In this thesis, we present a series of deep learning techniques to handle these aforementioned challenges from different aspects. First, to tackle the over-smoothness of existing super-resolution (SR) works, we aim to explicitly reconstruct the high-frequency details in the wavelet domain. Specifically, we propose a Spatial-Wavelet Dual-stream Network (SWD-Net) integrated with Refined Context Fusion (RCF). To fully exploit the capability of networks in the wavelet domain, we design the Wavelet Features Adaptation (WFA) to adjust the wavelet coefficients into an appropriate range and Wavelet-Aware Convolutional blocks (WAC) to efficiently extract contextual information in the wavelet domain. Supervised by the spatial loss and wavelet loss, SWD-Net can recover high-resolution images with clear structural boundaries.

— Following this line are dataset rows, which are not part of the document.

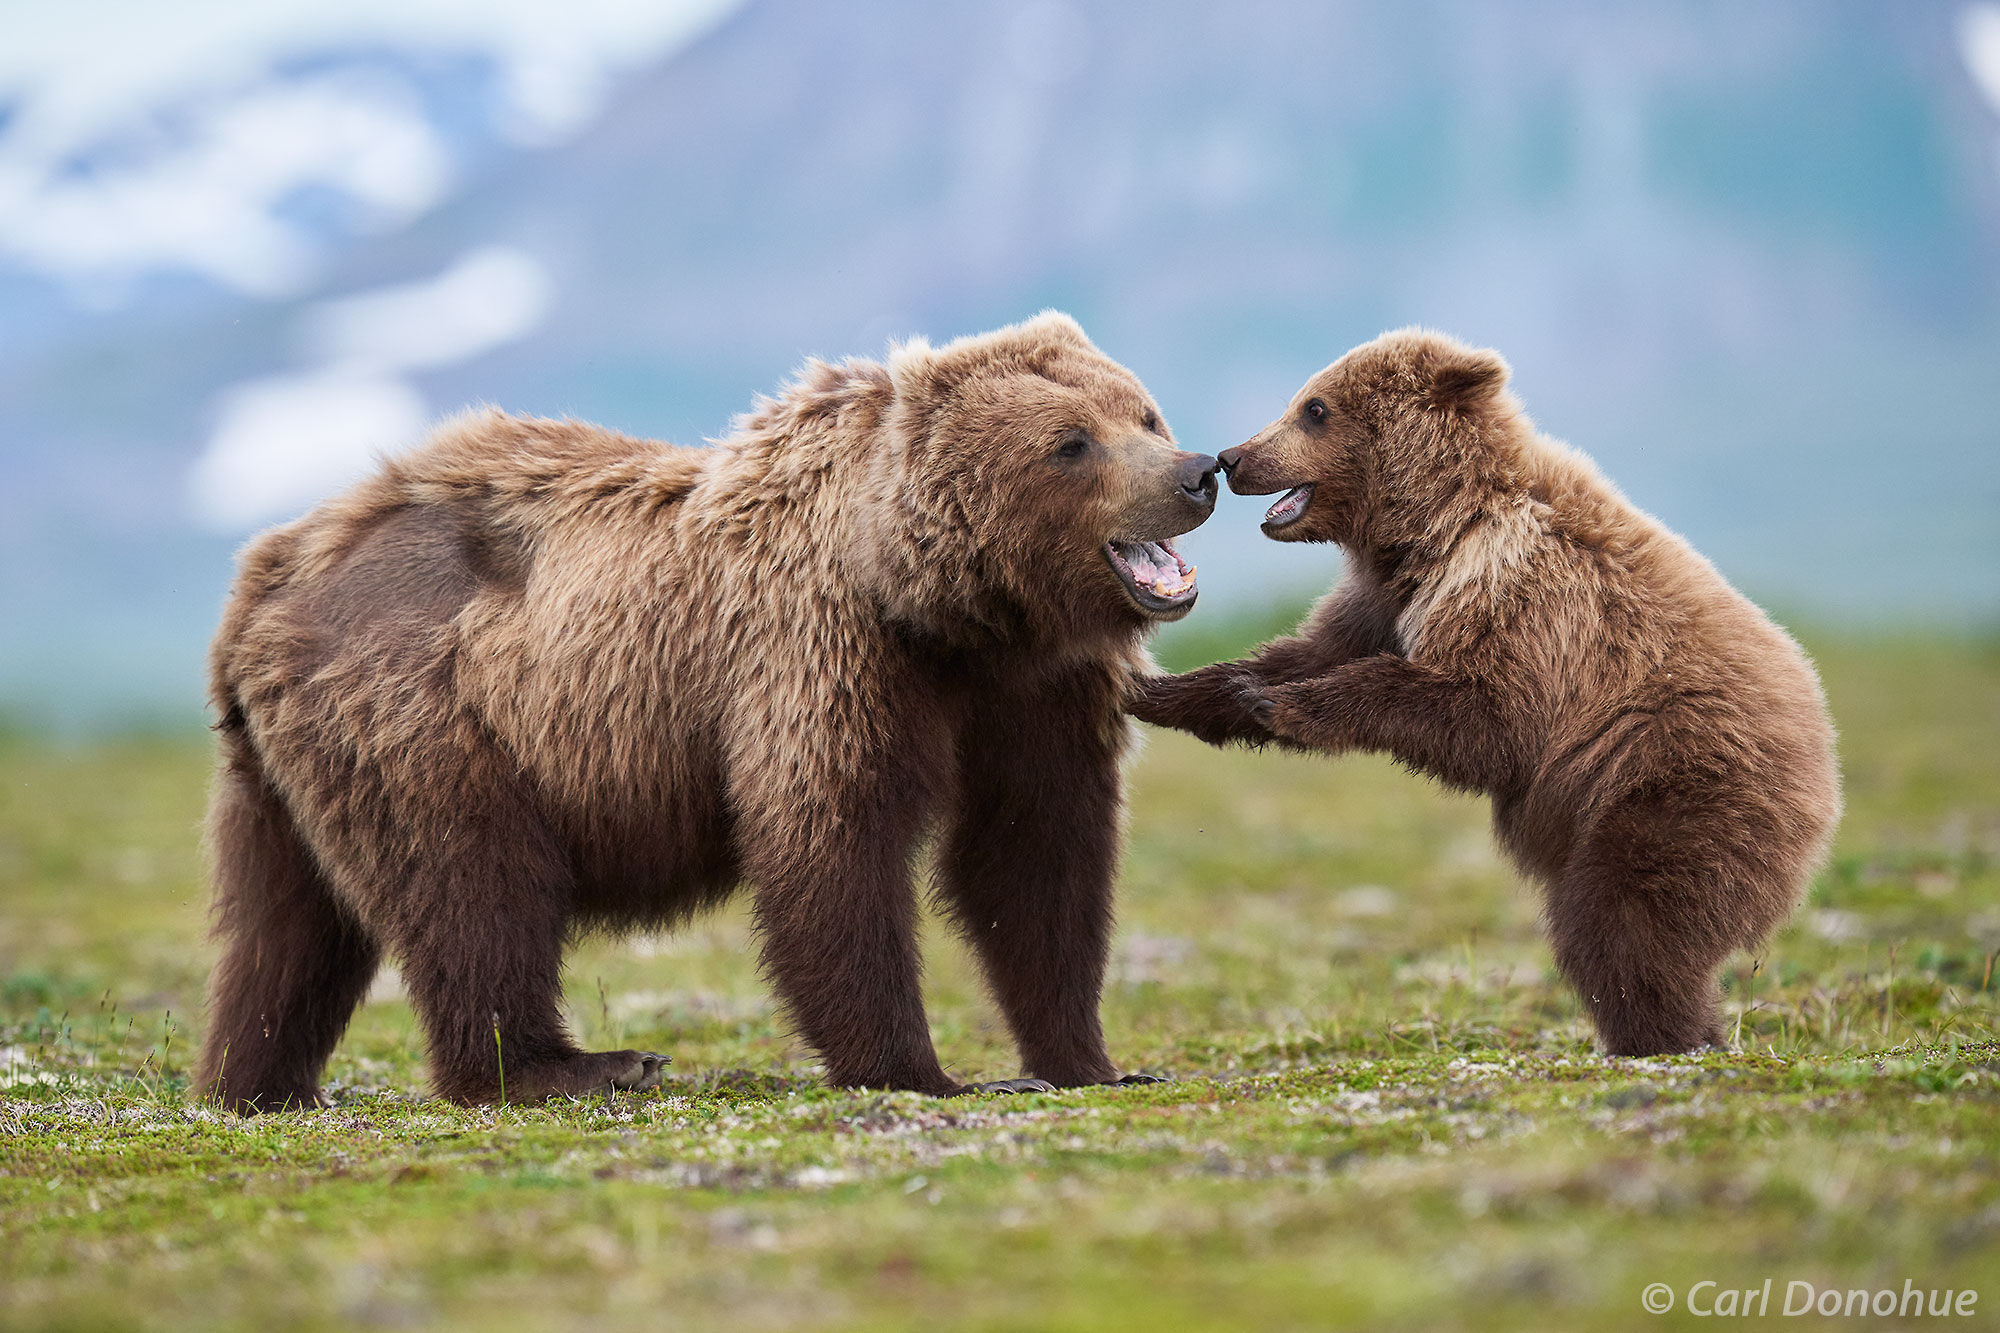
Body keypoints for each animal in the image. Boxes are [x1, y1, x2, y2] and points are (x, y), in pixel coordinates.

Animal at [192, 311, 1220, 1111]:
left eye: (1142, 412)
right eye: (1071, 442)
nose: (1196, 472)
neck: (955, 613)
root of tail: (270, 571)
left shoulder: (1032, 696)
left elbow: (1036, 858)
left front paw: (1093, 1060)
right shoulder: (818, 651)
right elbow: (831, 844)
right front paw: (919, 1069)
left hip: (284, 767)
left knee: (287, 928)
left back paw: (254, 1079)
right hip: (424, 707)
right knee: (471, 881)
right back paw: (576, 1065)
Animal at [1128, 328, 1841, 1056]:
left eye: (1314, 408)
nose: (1232, 457)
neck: (1439, 529)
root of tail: (1822, 752)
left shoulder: (1529, 600)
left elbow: (1486, 719)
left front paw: (1289, 704)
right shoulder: (1387, 602)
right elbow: (1305, 651)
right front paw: (1173, 688)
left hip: (1675, 789)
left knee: (1625, 918)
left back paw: (1661, 1032)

Second, to promote the diagnosis performance with inferred high-frequency details from LR images, we present a SR enhanced diagnosis framework, consisting of an efficient SR network and a diagnosis network. Instead of learning from scratch, we propose a recursion distillation scheme to optimize the efficient SR network with the knowledge of temporal context. The diagnosis network jointly utilizes the reliable original images and more informative SR images by two branches, with the proposed Sample Affinity Interaction (SAI) blocks at different stages to effectively extract and integrate discriminative features towards diagnosis. Moreover, two devised constraints, sample affinity consistency and sample affinity regularization, are devised to refine the features and achieve the mutual promotion of these two branches.

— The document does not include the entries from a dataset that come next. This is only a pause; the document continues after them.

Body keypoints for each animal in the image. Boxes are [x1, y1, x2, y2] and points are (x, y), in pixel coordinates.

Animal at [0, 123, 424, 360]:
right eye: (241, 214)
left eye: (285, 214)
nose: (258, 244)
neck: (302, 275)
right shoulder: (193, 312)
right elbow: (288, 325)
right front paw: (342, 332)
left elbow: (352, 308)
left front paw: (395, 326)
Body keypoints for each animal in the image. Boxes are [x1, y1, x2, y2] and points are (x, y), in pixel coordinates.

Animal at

Third, we develop diagnosis frameworks under the weak supervision of coarse labels for WSI and 3D medical data. For the extremely-large WSI, we propose a Pathologist-Tree Network (PTree-Net) to sparsely model the WSI efficiently in a multi-scale manner, which follows the fact that pathologists jointly analyze visual fields at multiple powers of objective for diagnostic predictions. For the diagnosis of 3D medical data, we propose the Importance-aware multi-Instance Graph Convolutional Network (I2GCN), by considering the fact that 2D slices of the 3D medical data hold explicit diagnostic efficacy. With the diagnostic importance of each instance calculated using a preliminary classifier, the I2GCN can extract discriminative features in the topology space of both instance importance and semantic features.

Lastly, Federated Learning (FL) provides a decentralized solution to train models collaboratively without exchanging private data. But applying FL in the real-world medical scenarios would encounter two challenges of retrogress and class imbalance. To tackle these two problems, we propose a personalized retrogress-resilient FL framework. For the retrogress problem, we devise a Progressive Fourier Aggregation (PFA) at the server to integrate the global knowledge of client models in the frequency domain. Then, with an introduced deputy model to receive the aggregated server model, we design a Deputy-Enhanced Transfer (DET) strategy at the client to smoothly improve the personalized local model with the global knowledge. For the class imbalance problem, we propose the Conjoint Prototype-Aligned (CPA) loss to facilitate the balanced optimization of the FL framework. Considering the inaccessibility of private local data in FL, the CPA loss calculates the global conjoint objective based on global imbalance, and then adjusts the client-side local training through the prototype-aligned refinement to eliminate the imbalance gap with such a balanced goal.